- [Assignment]
Transcribe each line of the material as it is, and drop any picture.

**** The input

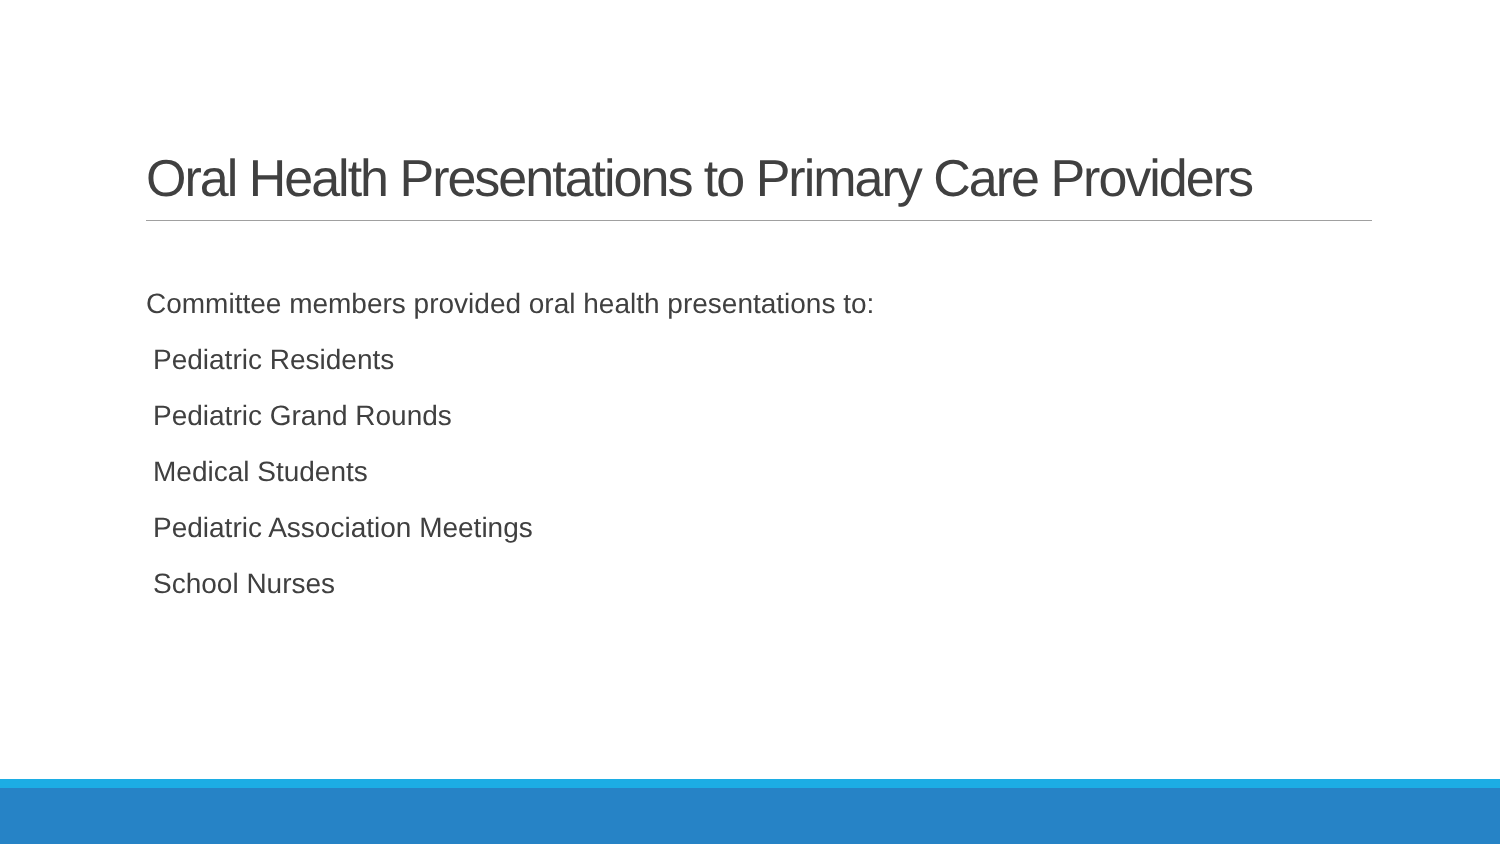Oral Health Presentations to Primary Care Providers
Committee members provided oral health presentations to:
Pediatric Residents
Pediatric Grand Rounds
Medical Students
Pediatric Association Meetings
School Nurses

********

- [Response to this task]
Oral Health Presentations to Primary Care Providers
Committee members provided oral health presentations to:
Pediatric Residents
Pediatric Grand Rounds
Medical Students
Pediatric Association Meetings
School Nurses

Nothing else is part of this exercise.